Le Lutetia, emblématique hôtel art déco qui a abrité les services de renseignement allemands pendant l'occupation puis les déportés de retour des camps, ferme ses portes ce lundi pour trois ans de travaux afin de conserver sa place sur le marché très concurrentiel des palaces parisiens.

Rendez-vous du monde littéraire, le bâtiment de sept étages construit en 1910 près de Saint-Germain-des-Prés, sur la rive gauche de la Seine, où se trouvaient les maisons d'éditions de Paris, va subir une cure de jouvence sous la direction de l'architecte Jean-Michel Wilmotte. Ses collections, dont une centaine d'oeuvres d'art réalisées in situ et 8000 bouteilles de vins et de spiritueux, doivent êtres vendues aux enchères fin mai.

La fermeture s'est faite dans la douleur, le personnel contestant le plan de sauvegarde de l'emploi proposé par la direction aux 211 salariés.

Le groupe israélien Alrov qui l'a racheté en 2010 suit l'exemple de l'hôtel de Crillon, du Ritz et du Plaza Athénée qui ont entrepris de longs travaux de rénovation pour résister à la concurrence des chaînes asiatiques qui ouvrent des hôtels de grand luxe dans Paris.

«Le Lutetia a toujours été depuis le début du siècle un phare de la rive gauche et un lieu de mémoire par excellence pour les Français», a déclaré à l'AFP l'écrivain Pierre Assouline, qui lui a consacré un roman.

Le service de contre-espionnage de l'armée allemande, l'Abwehr, en fit son quartier général dès l'occupation de Paris en juin 1040, rappelle-t-il, «et c'est surtout le lieu où les déportés français sont rentrés», de juin à septembre 1945.

«En principe, ils avaient droit à 48 heures de séjour. Mais bien souvent, ils restaient plus longtemps. Aussi bizarre que cela puisse paraître, tous n'avaient pas hâte de rentrer chez eux», a raconté en 2004 une volontaire de ce centre d'accueil, Madeleine Thibault, dans le bulletin de l'Amicale des déportés. «Non qu'ils n'en éprouvaient pas l'envie, mais les conditions de vie avaient changé et, tant qu'ils étaient au Lutetia, ils étaient ensemble, en somme en pays de connaissance».

- Hôtel des écrivains -

«Pour un certain nombre de gens marqués par la guerre, c'est un endroit où ils vont ou, au contraire, où ils ne vont pas», a poursuivi Pierre Assouline. «Ces derniers sont pour la plupart des gens qui ont attendu quelqu'un au Lutetia, un père, un frère, qui n'est jamais rentré».

«J'en connais même qui font un détour pour ne pas passer devant les marches.

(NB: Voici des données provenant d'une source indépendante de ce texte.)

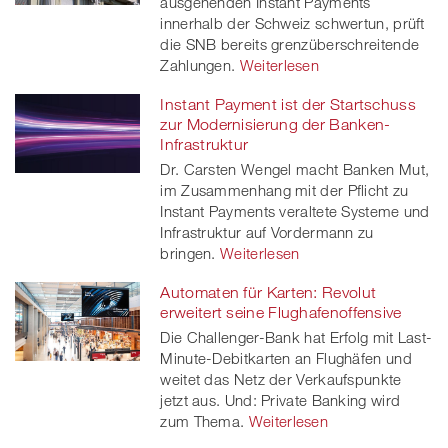
ausgehenden Instant Payments
innerhalb der Schweiz schwertun, prüft
die SNB bereits grenzüberschreitende
Zahlungen.
Weiterlesen
Instant Payment ist der Startschuss
zur Modernisierung der Banken-
Infrastruktur
Dr. Carsten Wengel macht Banken Mut,
im Zusammenhang mit der Pflicht zu
Instant Payments veraltete Systeme und
Infrastruktur auf Vordermann zu
bringen.
Weiterlesen
Automaten für Karten: Revolut
erweitert seine Flughafenoffensive
Die Challenger-Bank hat Erfolg mit Last-
Minute-Debitkarten an Flughäfen und
weitet das Netz der Verkaufspunkte
jetzt aus. Und: Private Banking wird
zum Thema.
Weiterlesen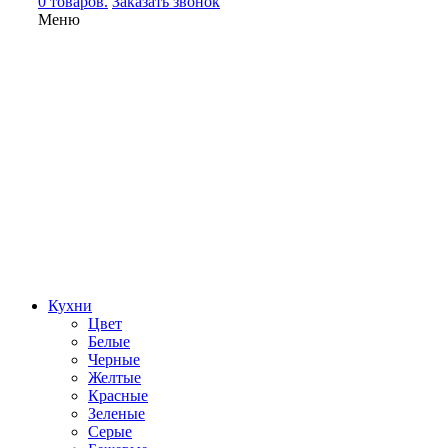
0 товаров.
Заказать звонок
Меню
Кухни
Цвет
Белые
Черные
Желтые
Красные
Зеленые
Серые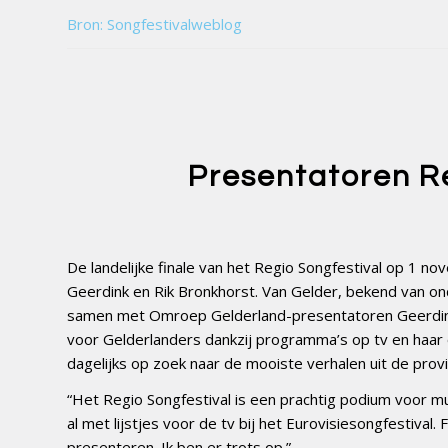
Bron: Songfestivalweblog
Presentatoren R
De landelijke finale van het Regio Songfestival op 1 
Geerdink en Rik Bronkhorst. Van Gelder, bekend van o
samen met Omroep Gelderland-presentatoren Geerdink 
voor Gelderlanders dankzij programma’s op tv en haar o
dagelijks op zoek naar de mooiste verhalen uit de provi
“Het Regio Songfestival is een prachtig podium voor muzi
al met lijstjes voor de tv bij het Eurovisiesongfestival.
presenteren. Ik ben er trots op.”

J'en connais d'autres qui fêtent leur retour de déportation au Lutetia, parce que c'est le lieu de leur retour à la vie».

Le Lutetia était avant guerre l'hôtel des écrivains, parce que c'était le seul établissement de luxe sur la rive gauche. James Joyce, Antoine de Saint-Exupéry, Roger Martin du Gard y ont séjourné, «André Gide s'y installait quand il voulait avoir la paix».

«Après la guerre, dit-il, c'était un peu différent, parce que les écrivains avaient moins les moyens d'habiter un grand hôtel mais c'est resté l'hôtel littéraire par excellence parce que le bar du Lutetia n'a jamais cessé, jusqu'à samedi soir, d'être un lieu de rendez-vous des écrivains et des éditeurs».

Le Lutetia continue à marquer la grande et la petite histoire.

À en croire le site de l'hôtel, le général de Gaulle y descendit pour sa nuit de noces en 1921.

En novembre dernier, un couple de 86 ans s'y est suicidé après y avoir passé sa dernière nuit. Etendus sur un lit, ils avaient, selon la police, un sac plastique sur la tête et se tenaient la main.